The Greek national flag is seen flying above the parliament building on Syntagma Square in Athens, Greece, on Thursday, Feb. 16, 2012.
Bloomberg
The Greek national flag is seen flying above the parliament building on Syntagma Square in Athens, Greece, on Thursday, Feb. 16, 2012.

“The euro zone is a club but you get cheaters who get away with it until everyone finds out and at that point you need to remove them otherwise everyone will cheat. It’s better for Greece to leave,” Dewhirst said.

He added that Greek society was built on cheating and scheming, saying “everyone does it” but that voters elsewhere in the euro zone were now calling Greece to account.

“The basic question is that a German has to increase working from 65 to 67 and that is to pay for Greeks retiring at 50. The 17th of June is the perfect opportunity to say either 'we’ll behave' or 'we’ll carry on cheating,'" he said.

Christine Lagarde, the head of the International Monetary Fund (IMF) sparked criticism in Greece after saying that Greeks needed to start paying their taxes, with Socialist leader Evangelos Venizelos accusing her of "insulting the Greek people." Greece was forced to call for a new round of elections, which will take place on June 17 after the country failed to pick a decisive winner in elections earlier this month.
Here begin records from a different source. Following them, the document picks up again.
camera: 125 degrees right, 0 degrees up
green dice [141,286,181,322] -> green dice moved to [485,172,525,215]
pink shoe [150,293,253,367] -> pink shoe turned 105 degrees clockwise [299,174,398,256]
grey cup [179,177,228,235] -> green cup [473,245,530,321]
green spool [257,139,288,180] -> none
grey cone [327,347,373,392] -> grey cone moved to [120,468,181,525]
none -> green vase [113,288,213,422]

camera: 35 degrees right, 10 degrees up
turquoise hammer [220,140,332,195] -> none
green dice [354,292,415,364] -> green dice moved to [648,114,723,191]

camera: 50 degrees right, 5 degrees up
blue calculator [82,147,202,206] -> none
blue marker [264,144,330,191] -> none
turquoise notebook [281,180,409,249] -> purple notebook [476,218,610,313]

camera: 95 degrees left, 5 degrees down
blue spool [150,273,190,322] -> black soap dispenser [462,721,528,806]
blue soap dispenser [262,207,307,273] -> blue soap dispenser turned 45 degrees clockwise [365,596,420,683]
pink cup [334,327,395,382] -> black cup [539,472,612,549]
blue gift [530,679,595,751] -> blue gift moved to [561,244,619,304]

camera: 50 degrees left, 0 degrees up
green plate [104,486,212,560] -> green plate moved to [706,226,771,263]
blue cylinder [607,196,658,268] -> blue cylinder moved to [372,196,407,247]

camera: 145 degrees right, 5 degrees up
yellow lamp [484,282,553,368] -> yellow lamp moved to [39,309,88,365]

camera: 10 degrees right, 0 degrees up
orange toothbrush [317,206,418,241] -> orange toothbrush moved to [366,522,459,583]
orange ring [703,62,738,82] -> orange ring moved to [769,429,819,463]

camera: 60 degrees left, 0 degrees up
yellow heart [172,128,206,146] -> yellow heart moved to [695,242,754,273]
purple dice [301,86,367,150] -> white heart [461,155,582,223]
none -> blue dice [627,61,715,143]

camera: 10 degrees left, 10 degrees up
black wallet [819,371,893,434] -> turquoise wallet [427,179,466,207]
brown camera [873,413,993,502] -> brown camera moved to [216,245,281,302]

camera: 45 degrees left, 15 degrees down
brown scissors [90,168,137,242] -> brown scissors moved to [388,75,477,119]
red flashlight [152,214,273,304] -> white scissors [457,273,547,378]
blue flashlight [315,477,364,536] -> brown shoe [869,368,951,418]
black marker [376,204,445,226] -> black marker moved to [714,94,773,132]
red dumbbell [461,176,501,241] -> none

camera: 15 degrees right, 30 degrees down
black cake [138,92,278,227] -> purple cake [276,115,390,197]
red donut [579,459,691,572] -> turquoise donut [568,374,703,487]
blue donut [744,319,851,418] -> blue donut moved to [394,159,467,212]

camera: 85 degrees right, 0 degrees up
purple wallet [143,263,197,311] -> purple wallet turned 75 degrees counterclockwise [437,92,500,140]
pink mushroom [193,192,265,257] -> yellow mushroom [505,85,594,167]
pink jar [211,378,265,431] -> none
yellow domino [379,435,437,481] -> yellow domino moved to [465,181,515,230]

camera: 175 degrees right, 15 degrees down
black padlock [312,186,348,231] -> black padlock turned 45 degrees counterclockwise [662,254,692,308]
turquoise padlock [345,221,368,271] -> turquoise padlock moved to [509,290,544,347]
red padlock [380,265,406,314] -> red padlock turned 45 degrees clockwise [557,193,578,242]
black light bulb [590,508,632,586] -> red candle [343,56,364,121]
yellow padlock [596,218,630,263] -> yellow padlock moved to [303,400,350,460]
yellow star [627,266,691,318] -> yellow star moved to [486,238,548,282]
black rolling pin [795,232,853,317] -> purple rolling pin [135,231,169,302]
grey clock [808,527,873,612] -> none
Far left parties against the country’s bailout agreement received strong support from the electorate disheartened by harsh austerity measures in a country now in its fifth year of recession. However, polls at the weekend showed support for the pro euro bailout parties increasing enough to form a coalition.

Dewhirst said that there had been a significant amount of "scaremongering" from the euro elite about the ramifications of a "Grexit" but that it would be feasible and even orderly.

“It’s a bit like Y2K, [also known as the Millennium bug, the much- hyped problems that would affect computers globally as the year changed to 2000] there would be a lot less to it then everyone thinks.

"The Greek banking system would close for a week and there’ll be a new currency. Not the drachma but ideally it would be two Geuros (the name given to a possible Greek parallel currency) to one euro so they devalue and fix to the euro,” Dewhirst said.

He added that this would transform Greece and the rest of the euro zone for the better.

“Greeks would no longer be able to afford German cars and Germans would be able to buy Greek villas and the young unemployed in Greece would have jobs as tourism booms. The best thing would be that they [Greeks] could blame the foreigners,” Dewhirst said.

He said suggestions of a bank run and contagion have been overplayed by some quarters.

“Yes, the banks would run dry but it can be done, there is a lot more money electronically than there is cash. In Argentina they closed everyone’s bank account and then they were reopened using Pesos. The club would rally round the rest so the weaker members - Spain, Italy, Ireland and Portugal -would receive a massive support mechanism. The Germans would provide support to the rest of the euro but not to the Greeks,” he said.

Kit Juckes, global head of foreign exchange at Societe Generale, told CNBC’s “Worldwide Exchange” that the best outcome was “the status quo.” “A Greek economy in depression, austerity that guarantees they’ll stay in depression and living on life support from the rest of Europe is the best,” he said.